A block of data
★ ★ ★ ★

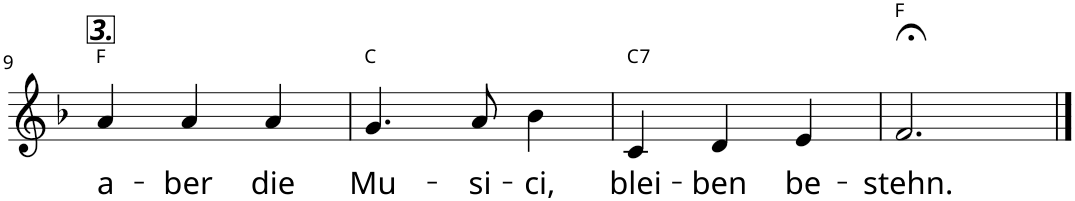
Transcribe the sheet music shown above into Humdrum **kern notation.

**kern	**text	**harte
*part1	*part1	*part1
*staff1	*staff1	*
*I"P1	*	*
!!LO:PB:g=z
*clefG2	*	*
*k[b-]	*	*
*M3/4	*	*
=9	=9	=9
!LO:TX:a:Bi:t=3.	!	!
!	!LO:LY:b	!
4a/	a-	F:maj
!	!LO:LY:b	!
4a/	-ber	.
!	!LO:LY:b	!
4a/	die	.
=10	=10	=10
!	!LO:LY:b	!
4.g/	Mu-	C:maj
!	!LO:LY:b	!
8a/	-si-	.
!	!LO:LY:b	!
4b-\	-ci,	.
=11	=11	=11
!	!LO:LY:b	!LO:H:kt=7
4c/	blei-	C:7
!	!LO:LY:b	!
4d/	-ben	.
!	!LO:LY:b	!
4e/	be-	.
=12	=12	=12
!	!LO:LY:b	!
2.f;</	-stehn.	F:maj
==	==	==
*-	*-	*-
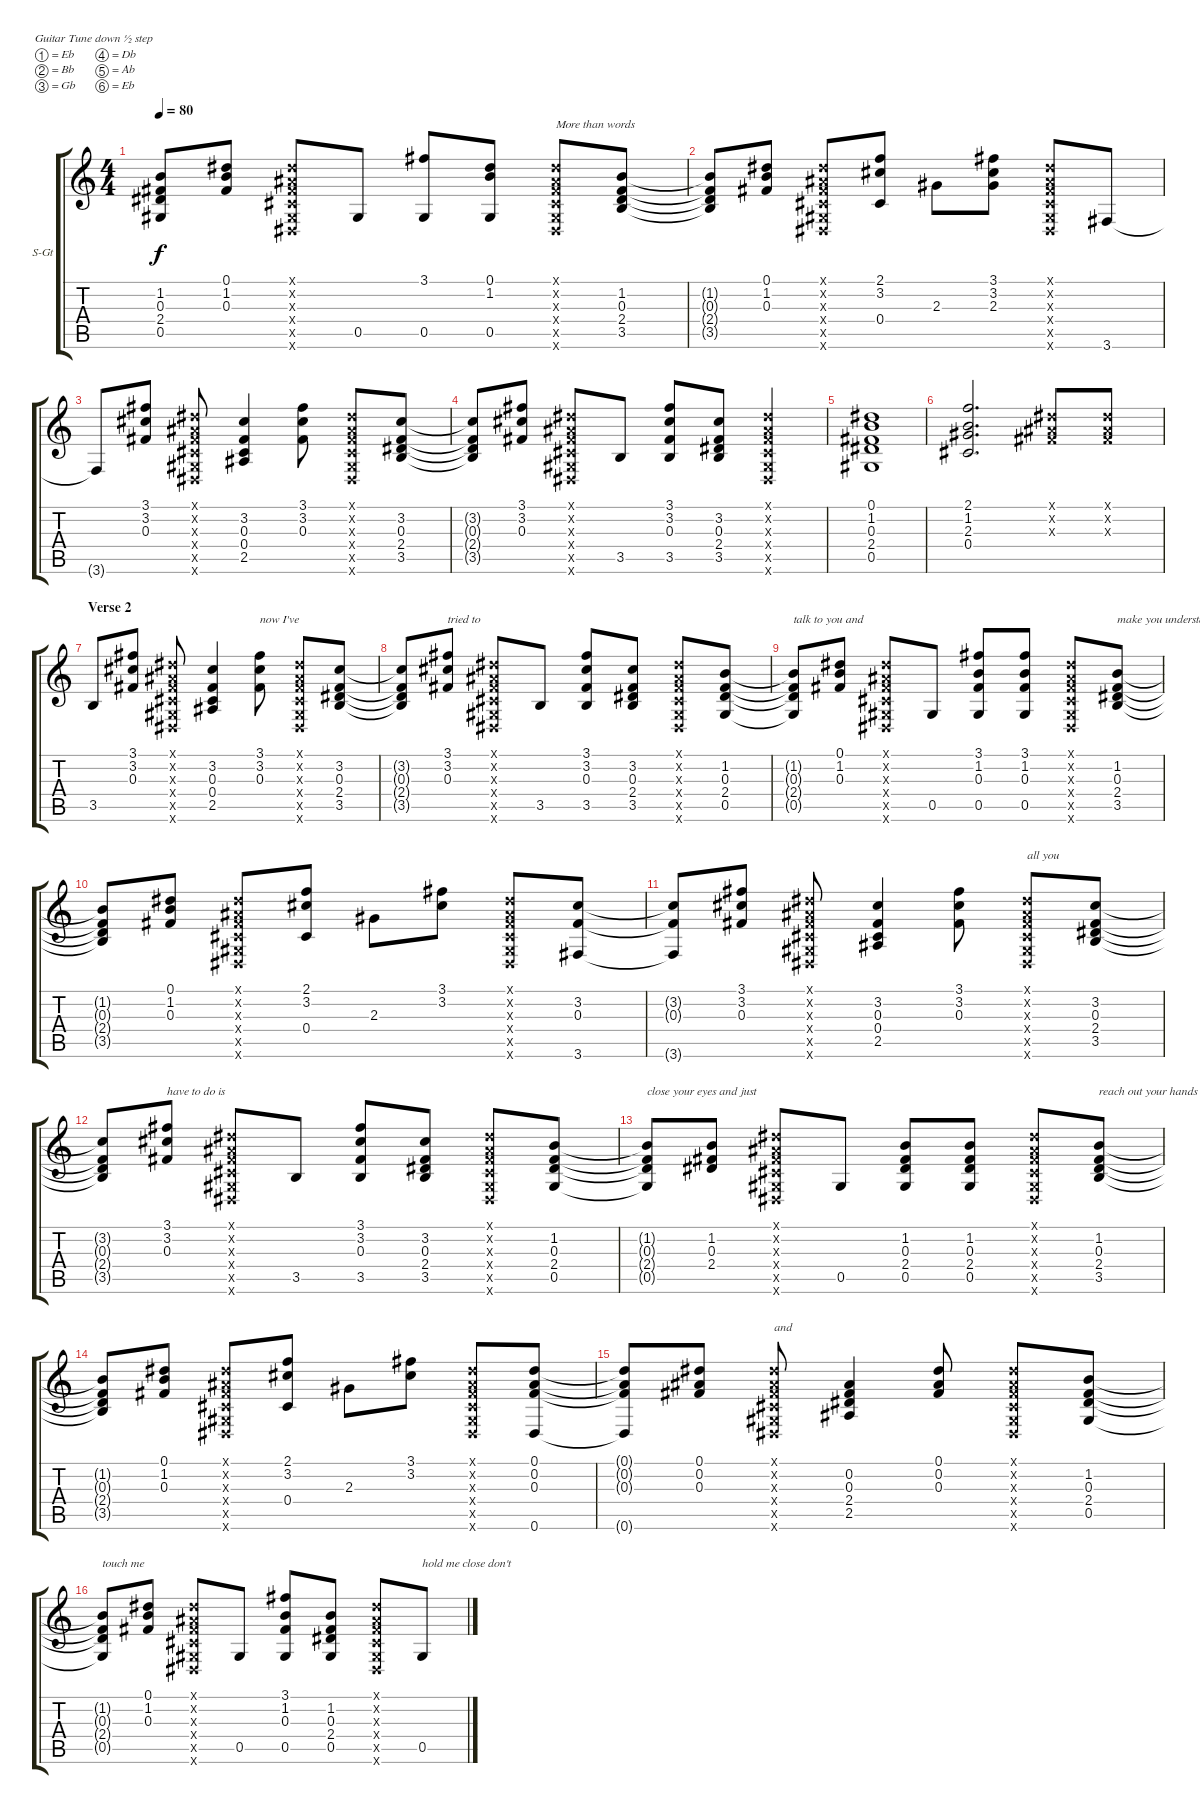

★ ★ ★ ★

DIRECTIONS:
Rewrite the data above with every "staff1" switched to "staff2" and nothing else changed, and leave the pictures out of your answer.

REPLY:
Transcribe the sheet music shown above into Humdrum **kern notation.

**kern	**text	**harte
*part1	*part1	*part1
*staff2	*staff2	*
*I"P1	*	*
!!LO:PB:g=z
*clefG2	*	*
*k[b-]	*	*
*M3/4	*	*
=9	=9	=9
!LO:TX:a:Bi:t=3.	!	!
!	!LO:LY:b	!
4a/	a-	F:maj
!	!LO:LY:b	!
4a/	-ber	.
!	!LO:LY:b	!
4a/	die	.
=10	=10	=10
!	!LO:LY:b	!
4.g/	Mu-	C:maj
!	!LO:LY:b	!
8a/	-si-	.
!	!LO:LY:b	!
4b-\	-ci,	.
=11	=11	=11
!	!LO:LY:b	!LO:H:kt=7
4c/	blei-	C:7
!	!LO:LY:b	!
4d/	-ben	.
!	!LO:LY:b	!
4e/	be-	.
=12	=12	=12
!	!LO:LY:b	!
2.f;</	-stehn.	F:maj
==	==	==
*-	*-	*-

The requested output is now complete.